Provided material »
========

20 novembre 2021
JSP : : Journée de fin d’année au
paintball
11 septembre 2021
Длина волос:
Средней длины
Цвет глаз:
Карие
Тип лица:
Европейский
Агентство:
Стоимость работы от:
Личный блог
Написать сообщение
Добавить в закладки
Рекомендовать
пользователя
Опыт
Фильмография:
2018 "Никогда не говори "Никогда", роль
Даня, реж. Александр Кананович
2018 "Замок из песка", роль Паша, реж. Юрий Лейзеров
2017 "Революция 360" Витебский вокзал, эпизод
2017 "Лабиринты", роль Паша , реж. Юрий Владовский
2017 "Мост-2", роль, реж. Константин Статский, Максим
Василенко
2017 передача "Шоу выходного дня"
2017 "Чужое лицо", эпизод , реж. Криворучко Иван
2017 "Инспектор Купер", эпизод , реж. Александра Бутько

========

How to complete this task »
Pull out all lines containing the word "роль" from the entries above.

Response area »
2018 "Никогда не говори "Никогда", роль
2018 "Замок из песка", роль Паша, реж. Юрий Лейзеров
2017 "Лабиринты", роль Паша , реж. Юрий Владовский
2017 "Мост-2", роль, реж. Константин Статский, Максим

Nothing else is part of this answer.